Cybercriminals are lurking around every corner of the internet, searching for their next victims. They will use everything in their arsenal to steal our personal information and money. Malware, ransomware and phishing attacks to name a few.

In many cases these fraudsters make simple mistakes, like poor spelling and grammar, that tip us off to their scams. However, there is an extremely effective phishing scam that is difficult to detect hitting and Gmail is the victim of this phishing scam that is even fooling experienced technical users.  google-gmail-apps.jpg

The scam is being described as one of the most convincing yet, and tricks users into giving their Google login details, allowing the attacker to sift through their messages.

According to Wordfence, WordPress security plugin creator, the way that the attack works is that hackers send emails to the contacts of compromised accounts containing a seemingly innocuous attachment. When you click on the attachment to preview it, a new tab opens. The new tab then shows “account.google.com” and appears to be a fully functioning and safe Gmail login page but it is not. If you enter your email and password, hackers will have stolen your credentials and have full access to all of your emails.

Why would I click the attachment on a random email from someone?

Emails containing the rogue attachment can come from people in the recipient’s own address book, and attacker can even copy their style of writing, convincingly passing the fake email on to the victim’s contacts.

The fake email uses image attachments that look like a PDF file. According to WordFence:

“The attackers log in to your account immediately once they get the credentials, and they use one of your actual attachments, along with one of your actual subject lines, and send it to people in your contact list.

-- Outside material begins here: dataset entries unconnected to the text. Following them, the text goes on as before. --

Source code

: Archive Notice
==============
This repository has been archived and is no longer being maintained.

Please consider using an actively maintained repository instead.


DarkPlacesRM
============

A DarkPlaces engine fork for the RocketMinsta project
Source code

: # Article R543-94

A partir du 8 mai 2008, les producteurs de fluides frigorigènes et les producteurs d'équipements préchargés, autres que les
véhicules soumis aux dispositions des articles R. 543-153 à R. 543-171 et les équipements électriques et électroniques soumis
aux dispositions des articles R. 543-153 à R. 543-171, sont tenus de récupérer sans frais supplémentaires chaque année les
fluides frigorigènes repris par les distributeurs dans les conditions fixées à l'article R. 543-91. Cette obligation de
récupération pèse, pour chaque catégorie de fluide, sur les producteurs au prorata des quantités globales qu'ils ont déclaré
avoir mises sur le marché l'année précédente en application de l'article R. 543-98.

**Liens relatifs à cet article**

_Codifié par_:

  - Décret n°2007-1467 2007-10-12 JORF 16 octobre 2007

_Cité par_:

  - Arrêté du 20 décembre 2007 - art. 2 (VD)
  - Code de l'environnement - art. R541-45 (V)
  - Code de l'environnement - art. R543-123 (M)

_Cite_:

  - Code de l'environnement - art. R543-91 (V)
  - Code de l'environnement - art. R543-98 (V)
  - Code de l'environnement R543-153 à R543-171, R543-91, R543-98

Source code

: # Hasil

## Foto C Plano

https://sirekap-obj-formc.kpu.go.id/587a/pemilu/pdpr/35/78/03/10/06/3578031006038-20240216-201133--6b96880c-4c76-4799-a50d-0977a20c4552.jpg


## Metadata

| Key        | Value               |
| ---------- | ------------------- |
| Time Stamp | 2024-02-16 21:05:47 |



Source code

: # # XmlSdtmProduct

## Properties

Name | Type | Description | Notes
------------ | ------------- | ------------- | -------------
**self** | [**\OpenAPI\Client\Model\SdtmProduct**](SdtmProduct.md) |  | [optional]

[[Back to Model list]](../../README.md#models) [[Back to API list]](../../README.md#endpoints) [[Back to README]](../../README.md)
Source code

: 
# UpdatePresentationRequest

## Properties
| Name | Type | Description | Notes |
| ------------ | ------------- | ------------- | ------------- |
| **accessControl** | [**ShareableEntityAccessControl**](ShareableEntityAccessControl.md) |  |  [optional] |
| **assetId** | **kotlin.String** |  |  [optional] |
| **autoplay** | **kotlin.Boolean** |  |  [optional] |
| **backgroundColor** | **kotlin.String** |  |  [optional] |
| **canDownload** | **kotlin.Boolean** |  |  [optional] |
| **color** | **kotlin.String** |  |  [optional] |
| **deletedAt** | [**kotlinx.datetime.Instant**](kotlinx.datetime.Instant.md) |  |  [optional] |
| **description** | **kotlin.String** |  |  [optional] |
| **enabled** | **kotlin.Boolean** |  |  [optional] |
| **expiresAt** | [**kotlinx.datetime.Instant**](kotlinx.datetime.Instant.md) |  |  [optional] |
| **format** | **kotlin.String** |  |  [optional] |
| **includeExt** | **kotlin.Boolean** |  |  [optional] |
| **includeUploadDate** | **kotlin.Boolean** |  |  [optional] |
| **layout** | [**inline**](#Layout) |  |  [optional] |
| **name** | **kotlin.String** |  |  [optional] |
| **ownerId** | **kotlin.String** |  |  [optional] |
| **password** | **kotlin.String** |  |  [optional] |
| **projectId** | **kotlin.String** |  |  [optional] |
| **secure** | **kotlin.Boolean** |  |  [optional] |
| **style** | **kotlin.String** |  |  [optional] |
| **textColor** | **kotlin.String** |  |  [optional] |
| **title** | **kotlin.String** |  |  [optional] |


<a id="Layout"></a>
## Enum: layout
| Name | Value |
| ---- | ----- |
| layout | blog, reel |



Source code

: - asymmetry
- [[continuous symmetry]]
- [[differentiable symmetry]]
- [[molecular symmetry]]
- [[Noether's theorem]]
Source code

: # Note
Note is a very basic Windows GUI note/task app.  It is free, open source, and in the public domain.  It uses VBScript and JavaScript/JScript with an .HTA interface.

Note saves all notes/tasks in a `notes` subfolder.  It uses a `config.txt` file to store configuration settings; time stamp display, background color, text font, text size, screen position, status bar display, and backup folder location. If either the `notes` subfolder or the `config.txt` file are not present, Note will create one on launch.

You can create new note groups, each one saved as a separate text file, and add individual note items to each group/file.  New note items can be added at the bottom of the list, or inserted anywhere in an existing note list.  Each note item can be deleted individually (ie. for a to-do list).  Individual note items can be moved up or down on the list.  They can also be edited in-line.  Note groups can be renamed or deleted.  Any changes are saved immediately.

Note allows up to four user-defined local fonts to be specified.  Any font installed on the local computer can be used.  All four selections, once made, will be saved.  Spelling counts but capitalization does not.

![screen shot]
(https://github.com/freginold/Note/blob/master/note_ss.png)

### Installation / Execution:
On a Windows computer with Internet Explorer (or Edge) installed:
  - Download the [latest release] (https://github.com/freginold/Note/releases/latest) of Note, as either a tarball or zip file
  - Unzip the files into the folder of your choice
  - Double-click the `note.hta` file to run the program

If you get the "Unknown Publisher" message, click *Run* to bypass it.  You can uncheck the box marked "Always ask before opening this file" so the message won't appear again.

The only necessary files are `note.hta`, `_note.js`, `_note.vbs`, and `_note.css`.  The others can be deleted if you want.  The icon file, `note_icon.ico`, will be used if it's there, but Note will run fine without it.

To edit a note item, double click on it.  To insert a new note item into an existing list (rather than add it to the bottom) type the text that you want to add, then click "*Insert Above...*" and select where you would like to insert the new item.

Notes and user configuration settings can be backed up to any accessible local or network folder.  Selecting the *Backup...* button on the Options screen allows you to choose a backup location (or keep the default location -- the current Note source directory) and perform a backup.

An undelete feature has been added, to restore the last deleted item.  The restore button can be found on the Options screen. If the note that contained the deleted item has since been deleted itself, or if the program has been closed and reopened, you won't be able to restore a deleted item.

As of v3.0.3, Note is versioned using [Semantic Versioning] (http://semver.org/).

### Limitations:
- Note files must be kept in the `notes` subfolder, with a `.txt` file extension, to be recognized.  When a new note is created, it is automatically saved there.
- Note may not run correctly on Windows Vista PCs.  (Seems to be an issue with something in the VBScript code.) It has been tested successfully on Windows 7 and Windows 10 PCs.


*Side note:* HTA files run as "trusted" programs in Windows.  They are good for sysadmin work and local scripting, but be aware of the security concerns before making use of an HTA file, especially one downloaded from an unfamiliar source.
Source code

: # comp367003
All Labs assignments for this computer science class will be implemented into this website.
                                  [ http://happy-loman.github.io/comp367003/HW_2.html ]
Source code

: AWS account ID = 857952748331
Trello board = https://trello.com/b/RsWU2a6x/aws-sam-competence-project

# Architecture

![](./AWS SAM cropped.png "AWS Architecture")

For example, they went into one student’s account, pulled an attachment with an athletic team practice schedule, generated the screenshot, and then paired that with a subject line that was tangentially related, and emailed it to the other members of the athletic team.”

Even more worryingly, the phishing pages do not seem to trigger Google’s HTTPS security warnings, which normally warn users if they land on an unsafe page. The trick to identify the bug lies in careful scrutinization of the address bar. The bug hides in plain sight but doesn’t get detected, as most users would let their guard down assuming that the webpage is Google’s protected login page after seeing ‘accounts.google.com‘ in the address bar.


To avoid this particular scam:

  • One thing you can do is to always look for the lock icon next to the address bar. It’s not fool proof however.
  • One should make sure that there is nothing in front of the host file name, and should verify the protocol and the host name.
  • Also enabling the two-step authentication available for Gmail can stop the attack from taking place as the hacker would need the OTP (One Time Password) required for completing the login.

If you think you may have already fallen victim to the scam, change your Gmail password immediately. Then go to your account activity page and end any current sessions that you don’t recognize.